Could each entry below be printed again exactly as given?

+ + + + + + +

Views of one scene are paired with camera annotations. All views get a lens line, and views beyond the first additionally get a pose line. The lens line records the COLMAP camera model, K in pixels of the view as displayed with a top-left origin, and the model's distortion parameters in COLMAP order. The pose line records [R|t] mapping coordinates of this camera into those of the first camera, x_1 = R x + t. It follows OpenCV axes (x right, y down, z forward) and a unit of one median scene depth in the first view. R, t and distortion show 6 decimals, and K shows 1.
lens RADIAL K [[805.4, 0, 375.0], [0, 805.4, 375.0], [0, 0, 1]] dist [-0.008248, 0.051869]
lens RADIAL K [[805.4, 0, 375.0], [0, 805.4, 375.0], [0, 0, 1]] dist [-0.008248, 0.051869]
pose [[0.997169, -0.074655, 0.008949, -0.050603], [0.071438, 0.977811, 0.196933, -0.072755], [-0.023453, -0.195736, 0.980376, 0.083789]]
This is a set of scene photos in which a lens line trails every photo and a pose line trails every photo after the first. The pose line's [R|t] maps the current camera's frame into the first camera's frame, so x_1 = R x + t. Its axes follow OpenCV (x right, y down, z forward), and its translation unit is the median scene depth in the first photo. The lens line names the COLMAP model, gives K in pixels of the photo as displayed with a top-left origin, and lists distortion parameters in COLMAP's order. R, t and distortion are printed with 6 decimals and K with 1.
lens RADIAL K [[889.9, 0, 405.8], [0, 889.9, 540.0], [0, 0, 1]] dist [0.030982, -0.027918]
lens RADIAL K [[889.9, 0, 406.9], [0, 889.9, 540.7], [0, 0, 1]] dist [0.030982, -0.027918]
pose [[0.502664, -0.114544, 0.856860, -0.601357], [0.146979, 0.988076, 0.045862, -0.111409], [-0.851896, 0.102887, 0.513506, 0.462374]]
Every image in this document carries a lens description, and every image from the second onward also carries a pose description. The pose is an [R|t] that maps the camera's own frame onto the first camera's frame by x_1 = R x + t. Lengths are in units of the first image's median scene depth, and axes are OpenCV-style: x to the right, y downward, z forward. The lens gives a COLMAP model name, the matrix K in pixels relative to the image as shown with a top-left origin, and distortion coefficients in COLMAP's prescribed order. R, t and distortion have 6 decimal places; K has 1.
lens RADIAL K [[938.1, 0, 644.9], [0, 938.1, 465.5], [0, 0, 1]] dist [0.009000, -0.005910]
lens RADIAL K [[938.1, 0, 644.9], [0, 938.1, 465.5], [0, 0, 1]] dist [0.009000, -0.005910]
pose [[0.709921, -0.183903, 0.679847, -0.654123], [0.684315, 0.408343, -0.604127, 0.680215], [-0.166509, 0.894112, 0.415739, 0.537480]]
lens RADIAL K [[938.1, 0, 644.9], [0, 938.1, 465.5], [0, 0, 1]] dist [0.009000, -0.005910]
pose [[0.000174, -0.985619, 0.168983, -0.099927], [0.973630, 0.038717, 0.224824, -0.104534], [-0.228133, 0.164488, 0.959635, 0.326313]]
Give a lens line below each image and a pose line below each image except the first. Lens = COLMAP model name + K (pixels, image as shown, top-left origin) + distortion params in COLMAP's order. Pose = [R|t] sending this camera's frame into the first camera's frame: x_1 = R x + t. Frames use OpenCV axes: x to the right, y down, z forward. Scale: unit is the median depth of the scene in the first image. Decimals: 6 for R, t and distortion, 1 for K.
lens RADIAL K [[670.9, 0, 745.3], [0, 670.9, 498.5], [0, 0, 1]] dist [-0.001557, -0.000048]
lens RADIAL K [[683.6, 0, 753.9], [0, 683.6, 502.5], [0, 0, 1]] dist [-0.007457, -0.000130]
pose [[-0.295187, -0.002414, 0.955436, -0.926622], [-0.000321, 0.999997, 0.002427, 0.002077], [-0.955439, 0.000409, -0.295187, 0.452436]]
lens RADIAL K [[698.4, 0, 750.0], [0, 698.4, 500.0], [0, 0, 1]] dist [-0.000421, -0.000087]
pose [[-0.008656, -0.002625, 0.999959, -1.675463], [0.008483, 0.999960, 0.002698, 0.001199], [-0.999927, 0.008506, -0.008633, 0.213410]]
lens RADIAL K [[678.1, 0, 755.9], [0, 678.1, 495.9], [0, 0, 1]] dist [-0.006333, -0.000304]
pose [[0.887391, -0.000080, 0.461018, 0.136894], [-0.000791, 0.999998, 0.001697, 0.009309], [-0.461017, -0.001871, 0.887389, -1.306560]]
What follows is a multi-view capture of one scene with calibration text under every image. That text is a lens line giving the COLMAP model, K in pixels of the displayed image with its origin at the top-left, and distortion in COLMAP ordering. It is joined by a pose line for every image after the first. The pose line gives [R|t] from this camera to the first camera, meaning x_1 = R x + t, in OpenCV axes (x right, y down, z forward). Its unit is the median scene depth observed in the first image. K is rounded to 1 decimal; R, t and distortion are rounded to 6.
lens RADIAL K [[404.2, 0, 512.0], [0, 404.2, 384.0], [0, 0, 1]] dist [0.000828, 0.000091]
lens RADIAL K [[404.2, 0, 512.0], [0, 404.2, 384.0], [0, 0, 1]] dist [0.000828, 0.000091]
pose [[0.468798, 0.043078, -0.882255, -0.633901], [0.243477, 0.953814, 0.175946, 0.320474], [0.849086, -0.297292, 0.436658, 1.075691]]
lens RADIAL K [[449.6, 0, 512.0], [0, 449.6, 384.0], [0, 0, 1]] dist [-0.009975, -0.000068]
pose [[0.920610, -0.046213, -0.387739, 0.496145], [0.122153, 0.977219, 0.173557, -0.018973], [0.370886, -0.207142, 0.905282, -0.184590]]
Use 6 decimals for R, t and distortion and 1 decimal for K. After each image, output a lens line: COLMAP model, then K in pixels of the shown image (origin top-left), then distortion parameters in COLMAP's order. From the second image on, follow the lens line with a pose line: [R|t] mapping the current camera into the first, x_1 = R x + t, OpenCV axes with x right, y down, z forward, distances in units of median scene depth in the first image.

+ + + + + + +

▶ EXERCISE RESULT:
Views of one scene are paired with camera annotations. All views get a lens line, and views beyond the first additionally get a pose line. The lens line records the COLMAP camera model, K in pixels of the view as displayed with a top-left origin, and the model's distortion parameters in COLMAP order. The pose line records [R|t] mapping coordinates of this camera into those of the first camera, x_1 = R x + t. It follows OpenCV axes (x right, y down, z forward) and a unit of one median scene depth in the first view. R, t and distortion show 6 decimals, and K shows 1.
lens RADIAL K [[805.4, 0, 375.0], [0, 805.4, 375.0], [0, 0, 1]] dist [-0.008248, 0.051869]
lens RADIAL K [[805.4, 0, 375.0], [0, 805.4, 375.0], [0, 0, 1]] dist [-0.008248, 0.051869]
pose [[0.997169, -0.074655, 0.008949, -0.050603], [0.071438, 0.977811, 0.196933, -0.072755], [-0.023453, -0.195736, 0.980376, 0.083789]]
This is a set of scene photos in which a lens line trails every photo and a pose line trails every photo after the first. The pose line's [R|t] maps the current camera's frame into the first camera's frame, so x_1 = R x + t. Its axes follow OpenCV (x right, y down, z forward), and its translation unit is the median scene depth in the first photo. The lens line names the COLMAP model, gives K in pixels of the photo as displayed with a top-left origin, and lists distortion parameters in COLMAP's order. R, t and distortion are printed with 6 decimals and K with 1.
lens RADIAL K [[889.9, 0, 405.8], [0, 889.9, 540.0], [0, 0, 1]] dist [0.030982, -0.027918]
lens RADIAL K [[889.9, 0, 406.9], [0, 889.9, 540.7], [0, 0, 1]] dist [0.030982, -0.027918]
pose [[0.502664, -0.114544, 0.856860, -0.601357], [0.146979, 0.988076, 0.045862, -0.111409], [-0.851896, 0.102887, 0.513506, 0.462374]]
Every image in this document carries a lens description, and every image from the second onward also carries a pose description. The pose is an [R|t] that maps the camera's own frame onto the first camera's frame by x_1 = R x + t. Lengths are in units of the first image's median scene depth, and axes are OpenCV-style: x to the right, y downward, z forward. The lens gives a COLMAP model name, the matrix K in pixels relative to the image as shown with a top-left origin, and distortion coefficients in COLMAP's prescribed order. R, t and distortion have 6 decimal places; K has 1.
lens RADIAL K [[938.1, 0, 644.9], [0, 938.1, 465.5], [0, 0, 1]] dist [0.009000, -0.005910]
lens RADIAL K [[938.1, 0, 644.9], [0, 938.1, 465.5], [0, 0, 1]] dist [0.009000, -0.005910]
pose [[0.709921, -0.183903, 0.679847, -0.654123], [0.684315, 0.408343, -0.604127, 0.680215], [-0.166509, 0.894112, 0.415739, 0.537480]]
lens RADIAL K [[938.1, 0, 644.9], [0, 938.1, 465.5], [0, 0, 1]] dist [0.009000, -0.005910]
pose [[0.000174, -0.985619, 0.168983, -0.099927], [0.973630, 0.038717, 0.224824, -0.104534], [-0.228133, 0.164488, 0.959635, 0.326313]]
Give a lens line below each image and a pose line below each image except the first. Lens = COLMAP model name + K (pixels, image as shown, top-left origin) + distortion params in COLMAP's order. Pose = [R|t] sending this camera's frame into the first camera's frame: x_1 = R x + t. Frames use OpenCV axes: x to the right, y down, z forward. Scale: unit is the median depth of the scene in the first image. Decimals: 6 for R, t and distortion, 1 for K.
lens RADIAL K [[670.9, 0, 745.3], [0, 670.9, 498.5], [0, 0, 1]] dist [-0.001557, -0.000048]
lens RADIAL K [[683.6, 0, 753.9], [0, 683.6, 502.5], [0, 0, 1]] dist [-0.007457, -0.000130]
pose [[-0.295187, -0.002414, 0.955436, -0.926622], [-0.000321, 0.999997, 0.002427, 0.002077], [-0.955439, 0.000409, -0.295187, 0.452436]]
lens RADIAL K [[698.4, 0, 750.0], [0, 698.4, 500.0], [0, 0, 1]] dist [-0.000421, -0.000087]
pose [[-0.008656, -0.002625, 0.999959, -1.675463], [0.008483, 0.999960, 0.002698, 0.001199], [-0.999927, 0.008506, -0.008633, 0.213410]]
lens RADIAL K [[678.1, 0, 755.9], [0, 678.1, 495.9], [0, 0, 1]] dist [-0.006333, -0.000304]
pose [[0.887391, -0.000080, 0.461018, 0.136894], [-0.000791, 0.999998, 0.001697, 0.009309], [-0.461017, -0.001871, 0.887389, -1.306560]]
What follows is a multi-view capture of one scene with calibration text under every image. That text is a lens line giving the COLMAP model, K in pixels of the displayed image with its origin at the top-left, and distortion in COLMAP ordering. It is joined by a pose line for every image after the first. The pose line gives [R|t] from this camera to the first camera, meaning x_1 = R x + t, in OpenCV axes (x right, y down, z forward). Its unit is the median scene depth observed in the first image. K is rounded to 1 decimal; R, t and distortion are rounded to 6.
lens RADIAL K [[404.2, 0, 512.0], [0, 404.2, 384.0], [0, 0, 1]] dist [0.000828, 0.000091]
lens RADIAL K [[404.2, 0, 512.0], [0, 404.2, 384.0], [0, 0, 1]] dist [0.000828, 0.000091]
pose [[0.468798, 0.043078, -0.882255, -0.633901], [0.243477, 0.953814, 0.175946, 0.320474], [0.849086, -0.297292, 0.436658, 1.075691]]
lens RADIAL K [[449.6, 0, 512.0], [0, 449.6, 384.0], [0, 0, 1]] dist [-0.009975, -0.000068]
pose [[0.920610, -0.046213, -0.387739, 0.496145], [0.122153, 0.977219, 0.173557, -0.018973], [0.370886, -0.207142, 0.905282, -0.184590]]
Use 6 decimals for R, t and distortion and 1 decimal for K. After each image, output a lens line: COLMAP model, then K in pixels of the shown image (origin top-left), then distortion parameters in COLMAP's order. From the second image on, follow the lens line with a pose line: [R|t] mapping the current camera into the first, x_1 = R x + t, OpenCV axes with x right, y down, z forward, distances in units of median scene depth in the first image.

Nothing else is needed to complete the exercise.